Read MoreThinking about circulation:
Circulation tends to be understood as the implicit enabler in the production / consumption cycle. While this understanding maybe useful, it is nonetheless a simplification, which creates an artificial equivalence that excludes other functions and potentials that maybe embodied by the art object. Since circulation networks tend to follow the logic of desire, I think that by interfering in them it is possible to complicate the exchanges and interject a measure of productive confusion into the prevalent modes and models of operation. A way to introduce resistance and disruption as malfunctions, rather than crises.
I believe that for art, to be truly political, is not to support an ideology, but to present a possibility for autonomy within a given context. So, as artists, how can we generate disruptions within the structures, as they are now? Is it enough to take the parts of the system and reassemble them in a different way?
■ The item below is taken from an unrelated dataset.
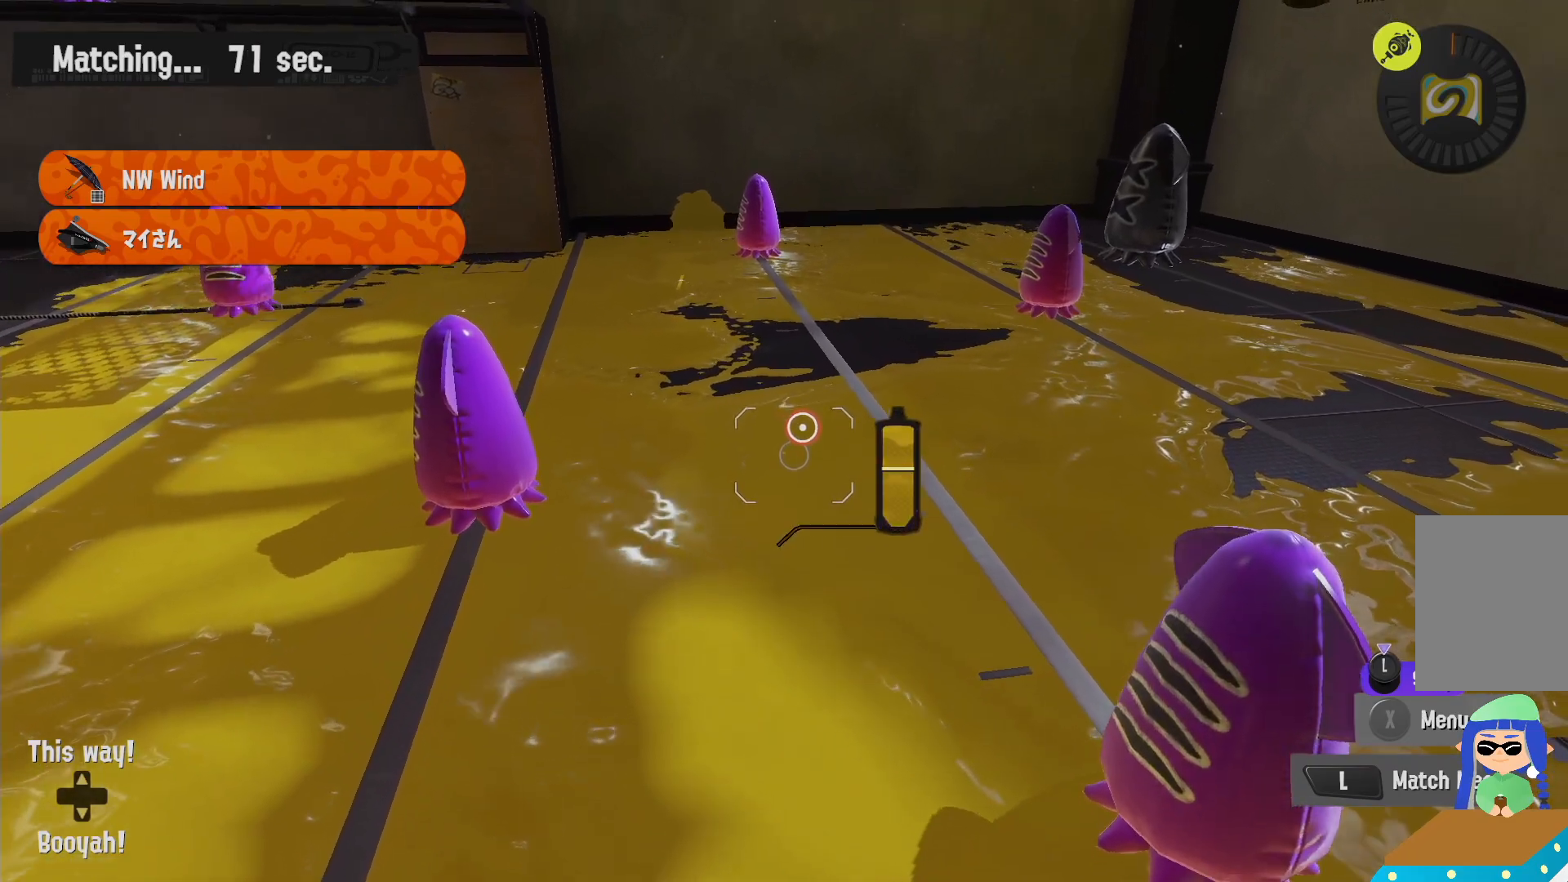
{"dt_ms": 500, "buttons": ["L2"], "left_stick": "center", "right_stick": "down-right", "events": [[417, "right_stick", "down-right"]]}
Or do we want to propose a new system altogether? Do we care about the quality of the base materials? Maybe we don’t want to bring anything new to the table, but rather work on complicating existing relationships, in order to propose a model that can function in several levels: Producing subjectivity while avoiding the full disclosure of fixed narratives, and without trying to attain absolute specificity.
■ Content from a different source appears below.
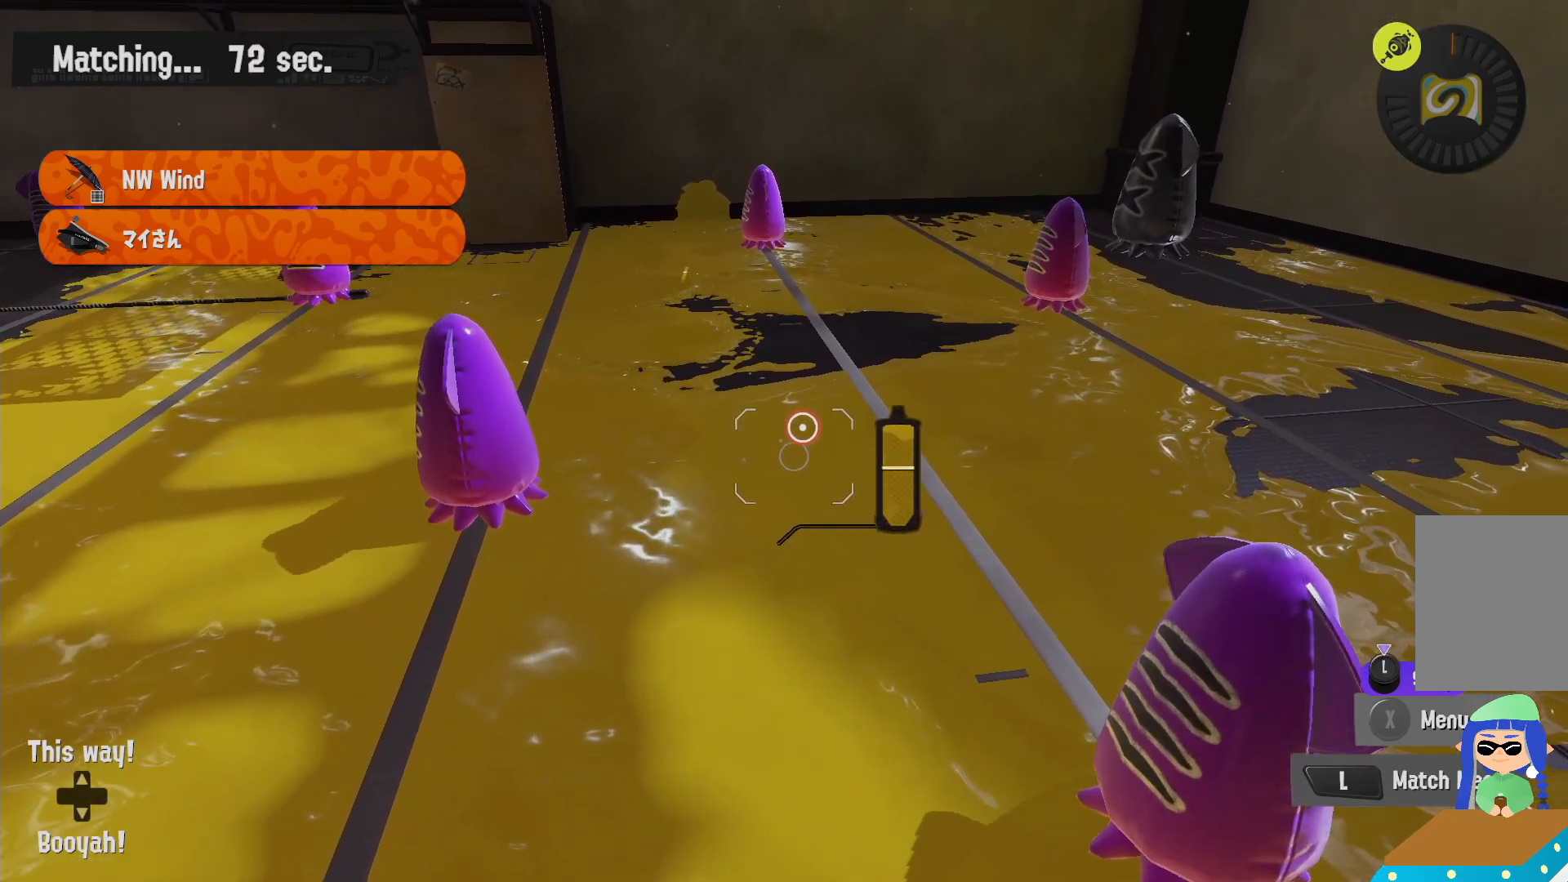
{"dt_ms": 1000, "buttons": ["L2"], "left_stick": "down-right", "right_stick": "down-right"}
There is an implicit relationship of reciprocity between mainstream networks of cultural circulation and the new ones being proposed. What happens when new forms are absorbed? How can you resist a system that has factored in resistance as part of its circuit of expansion? What we are given as a model for resistance, also works as an assumption: It assigns references, perpetuates readings and presupposes the conditions both for resistance and for what is being resisted. It denies the unexpected, and this predictability makes the cycles of cultural production rather similar to the cliffhanger show, “The Perils of Pauline” (a 1917 silent serial shown in weekly installments featuring a perpetual damsel in distress. At the end of each installment she was placed in a situation that looked sure to result in her imminent death. The start of the next episode showed how she was rescued or otherwise escaped the danger, only to face fresh peril again.) Thinking of art/cultural production as a “damsel in distress,” why do we, in fact, want to rescue her? How do we escape the genre and revitalize things? Is it possible to propose a circulation model that will remain vital and current?
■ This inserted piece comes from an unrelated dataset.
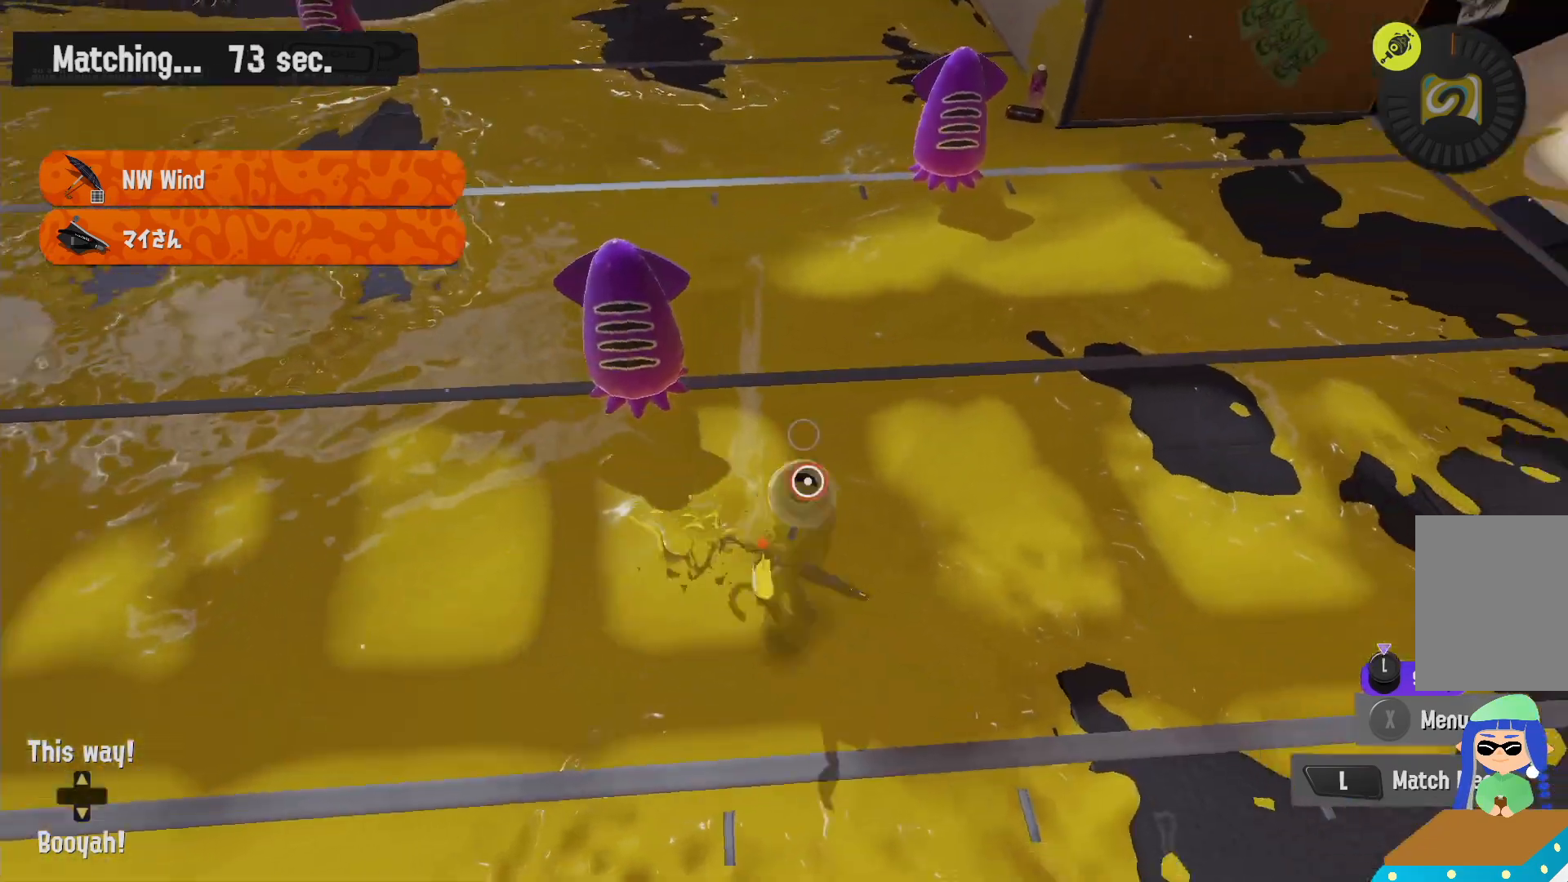
{"dt_ms": 500, "buttons": ["L2"], "left_stick": "left", "right_stick": "center", "events": [[50, "left_stick", "down-left"], [50, "right_stick", "center"], [367, "right_stick", "down-right"], [467, "right_stick", "center"], [483, "left_stick", "left"]]}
…we always think about revolutionary movements in terms of crisis: a force that surges above ground and ruptures the structure (REPLACES the structure). But one should question the usefulness of such an approach, since the force that comes above ground never becomes aware of its own weaknesses, and eventually it also has to be replaced. I believe on artists/cultural producers operating as moving targets, since this implies establishing a set of diagonal relations within the field; never fully within, never fully without. No ruptures but disruptions, no breaking the parts, but changing their function.